From touch of thee!
Woe!
Margaret.
Neighbor, help! help! I faint!
[She falls down in a swoon.
end of act fourth.
ACT V.
Scene I.
Walpurgis-Night.
The Hartz Mountains. Neighborhood of Schirke and Elend.
Faust and Mephistopheles.
Mephistopheles.
Would you not like a broomstick to bestride?
Would God I had a stout old goat to ride!
The way is long; and I would rather spare me
This uphill work.
Faust.
While my good legs can bear me,
This knotted stick will serve my end.
What boots it to cut short the way?
Through the long labyrinth of vales to wend,
These rugged mountain-steeps to climb,
And hear the gushing waters’ ceaseless chime,
No better seasoning on my wish to-day
Could wait, to make the Brocken banquet prime!
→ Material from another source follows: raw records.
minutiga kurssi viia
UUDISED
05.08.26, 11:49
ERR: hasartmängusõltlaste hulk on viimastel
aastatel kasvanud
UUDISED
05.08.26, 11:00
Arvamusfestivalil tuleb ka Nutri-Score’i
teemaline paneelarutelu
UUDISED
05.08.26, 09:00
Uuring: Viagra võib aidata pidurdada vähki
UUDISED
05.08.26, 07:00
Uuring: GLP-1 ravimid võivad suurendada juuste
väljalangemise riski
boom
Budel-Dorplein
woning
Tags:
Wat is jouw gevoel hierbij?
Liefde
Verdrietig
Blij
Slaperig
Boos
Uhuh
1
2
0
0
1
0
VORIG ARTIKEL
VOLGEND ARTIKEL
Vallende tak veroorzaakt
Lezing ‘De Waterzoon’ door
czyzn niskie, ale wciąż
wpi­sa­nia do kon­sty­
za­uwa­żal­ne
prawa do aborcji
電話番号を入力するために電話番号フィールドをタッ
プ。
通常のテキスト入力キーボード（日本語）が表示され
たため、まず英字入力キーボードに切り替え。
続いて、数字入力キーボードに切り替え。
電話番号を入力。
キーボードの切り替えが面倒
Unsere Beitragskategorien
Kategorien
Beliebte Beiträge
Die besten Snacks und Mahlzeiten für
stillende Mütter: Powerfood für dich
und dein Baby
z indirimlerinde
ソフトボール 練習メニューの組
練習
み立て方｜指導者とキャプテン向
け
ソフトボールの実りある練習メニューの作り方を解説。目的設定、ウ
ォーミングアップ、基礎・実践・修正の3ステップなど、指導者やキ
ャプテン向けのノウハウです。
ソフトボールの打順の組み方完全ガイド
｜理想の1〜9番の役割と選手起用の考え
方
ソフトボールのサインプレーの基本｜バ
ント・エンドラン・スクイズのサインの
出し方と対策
The Spring is waving in the birchen bower,
And ev’n the pine begins to feel its power;
Shall we alone be strangers to its sway?
Mephistopheles.
No whiff I feel that hath a smell of May;
I am most wintry cold in every limb;
I’d sooner track my road o’er frost and snow.
How sadly mounts the imperfect moon!—so dim
Shines forth its red disk, with belated glow,
We run the risk, at every step, on stones
Or stumps of crazy trees, to break our bones.
You must allow me to request the aid
Of a Will-o-the-Wisp;—I see one right ahead,
And in the bog it blazes merrily.
Holla! my good friend! dare I be so free?